**Selected passage**
Thank you for your comments and we are happy your questions have been answered. We agree these points need more clarity and will revise the statements and discussions accordingly. While we aren't aware of any explicit assumptions that guarantee closed-form solutions for the covariance functions of the activations, we will include the extended discussion on previous literature and numerical approximations based on our comments.

审稿意见
4

This paper studies when infinite neural operators behave like Gaussian processes. In particular, the authors find that under certain conditions, arbitrary-depth neural operators with Gaussian distributed convolution kernels converge to GPs. These conditions include infinite width, randomly initialized weights. This is demonstrated empirically through empirical estimates of the variance converging to the theoretical value.

优缺点分析

(+) Well written and clear paper.

(+) The proofs and proof sketches are also clear.

(+) The empirical results demonstrating the density estimation and variance converging are compelling.

(-) The definition of both NO and infinite-width neural operator are unclear. It looks like the lift and projection layers are ignored, but it could also be interpreted to meaning that AK1=AKd=0A_{K_1} = A_{K_d} = 0. Please state this more clearly and define the infinite-width NO.

(-) It is not clear exactly what the that need to be met are for the infinite with neural operator to behave like a GP.

问题

  • How is the infinite width neural operator implemented in practice, especially in the case of the results for Fig. 3?
  • Is the infinite width definition applied to both the projection layers as well as the kernel KK and matrix WW?
  • Does the theory still hold if the number of Fourier modes used in each neural operator layer is fewer than what is necessary to represent the data? Clarity on this and other limitations would potentially increase my score.

局限性

Yes

最终评判理由

This paper provides a strong theoretical framework for understanding neural operators with empirical experiments that demonstrate this as well. The authors have addressed the concerns of most of the reviewers and have addressed my main concerns. I will keep my score as is.

格式问题

Minor typos:

  • line 135: CB2[1J2f2Tf1]C_{B_2}[\frac{1}{J_2}f_2^Tf_1] -> missing comma?

**Extracted entries**
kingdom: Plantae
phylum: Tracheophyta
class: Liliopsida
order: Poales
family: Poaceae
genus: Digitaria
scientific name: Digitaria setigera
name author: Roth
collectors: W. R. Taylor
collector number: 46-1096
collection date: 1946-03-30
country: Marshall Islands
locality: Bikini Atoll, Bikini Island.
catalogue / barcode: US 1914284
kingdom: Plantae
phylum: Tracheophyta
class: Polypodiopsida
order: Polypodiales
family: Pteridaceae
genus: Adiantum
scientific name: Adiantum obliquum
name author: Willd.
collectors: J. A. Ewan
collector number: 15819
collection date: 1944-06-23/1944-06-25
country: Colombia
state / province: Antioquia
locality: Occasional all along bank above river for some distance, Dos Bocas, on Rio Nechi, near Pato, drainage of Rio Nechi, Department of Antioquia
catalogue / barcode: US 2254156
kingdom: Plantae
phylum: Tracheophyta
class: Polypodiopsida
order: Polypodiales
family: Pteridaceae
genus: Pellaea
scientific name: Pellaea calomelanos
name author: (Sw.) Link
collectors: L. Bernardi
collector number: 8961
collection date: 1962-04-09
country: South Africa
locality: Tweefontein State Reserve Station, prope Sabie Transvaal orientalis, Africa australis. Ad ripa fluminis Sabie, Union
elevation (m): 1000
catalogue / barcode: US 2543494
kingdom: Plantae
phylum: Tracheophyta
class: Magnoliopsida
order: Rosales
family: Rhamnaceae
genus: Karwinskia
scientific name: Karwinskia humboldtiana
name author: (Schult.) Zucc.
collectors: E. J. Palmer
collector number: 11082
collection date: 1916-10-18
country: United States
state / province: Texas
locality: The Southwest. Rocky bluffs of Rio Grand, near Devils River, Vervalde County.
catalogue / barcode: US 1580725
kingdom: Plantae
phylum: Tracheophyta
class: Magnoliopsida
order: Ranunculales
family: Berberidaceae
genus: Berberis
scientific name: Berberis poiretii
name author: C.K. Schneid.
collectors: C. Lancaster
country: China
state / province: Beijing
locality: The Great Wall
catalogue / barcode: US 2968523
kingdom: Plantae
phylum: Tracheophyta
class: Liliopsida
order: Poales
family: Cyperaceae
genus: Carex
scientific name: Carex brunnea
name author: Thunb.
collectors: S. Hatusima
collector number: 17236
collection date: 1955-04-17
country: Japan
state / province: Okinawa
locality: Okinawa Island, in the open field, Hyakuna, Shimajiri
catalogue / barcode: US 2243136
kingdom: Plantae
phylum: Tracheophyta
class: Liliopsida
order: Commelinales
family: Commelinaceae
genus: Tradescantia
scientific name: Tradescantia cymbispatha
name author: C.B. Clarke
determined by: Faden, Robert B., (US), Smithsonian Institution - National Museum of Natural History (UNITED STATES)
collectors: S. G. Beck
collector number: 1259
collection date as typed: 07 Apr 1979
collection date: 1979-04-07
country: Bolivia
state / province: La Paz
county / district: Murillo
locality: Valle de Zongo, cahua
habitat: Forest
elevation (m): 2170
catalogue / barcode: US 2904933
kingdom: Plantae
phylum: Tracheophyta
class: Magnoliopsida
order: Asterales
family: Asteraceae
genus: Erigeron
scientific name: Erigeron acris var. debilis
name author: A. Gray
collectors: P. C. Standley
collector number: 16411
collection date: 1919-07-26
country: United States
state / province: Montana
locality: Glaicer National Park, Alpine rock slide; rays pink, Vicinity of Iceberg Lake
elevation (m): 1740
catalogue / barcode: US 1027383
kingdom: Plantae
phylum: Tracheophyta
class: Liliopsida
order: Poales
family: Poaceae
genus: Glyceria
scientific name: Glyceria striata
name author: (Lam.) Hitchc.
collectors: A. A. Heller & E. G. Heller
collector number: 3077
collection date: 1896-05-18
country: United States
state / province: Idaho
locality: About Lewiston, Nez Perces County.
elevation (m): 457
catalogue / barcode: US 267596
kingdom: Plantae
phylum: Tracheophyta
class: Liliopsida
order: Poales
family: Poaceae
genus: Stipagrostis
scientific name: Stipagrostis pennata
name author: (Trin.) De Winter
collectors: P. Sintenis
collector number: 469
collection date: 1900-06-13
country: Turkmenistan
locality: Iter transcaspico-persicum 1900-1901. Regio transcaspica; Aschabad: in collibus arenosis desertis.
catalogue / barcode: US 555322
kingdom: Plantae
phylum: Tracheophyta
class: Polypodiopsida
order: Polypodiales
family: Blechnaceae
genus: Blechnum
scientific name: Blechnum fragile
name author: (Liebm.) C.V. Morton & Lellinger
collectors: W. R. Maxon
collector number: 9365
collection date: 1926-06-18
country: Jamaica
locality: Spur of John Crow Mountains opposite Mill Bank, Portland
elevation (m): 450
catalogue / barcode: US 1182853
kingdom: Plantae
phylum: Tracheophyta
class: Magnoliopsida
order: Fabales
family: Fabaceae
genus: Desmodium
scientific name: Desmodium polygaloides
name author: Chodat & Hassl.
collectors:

**Required tasks**
• a. Translate this sentence from the neural operator review into Spanish: "This paper studies when infinite neural operators behave like Gaussian processes."
• b. Answer these questions using the neural operator review.
(i) How are the convolution kernels distributed in the arbitrary-depth neural operators that the authors find converge to GPs?
(ii) For which figure's results does the reviewer ask how the infinite width neural operator is implemented in practice?
(iii) At what line number does the reviewer point out a minor typo?

**List of solutions**
• a. Este artículo estudia cuándo los operadores neuronales infinitos se comportan como procesos gaussianos.

• b.
(i) They are Gaussian distributed.
(ii) Fig. 3
(iii) Line 135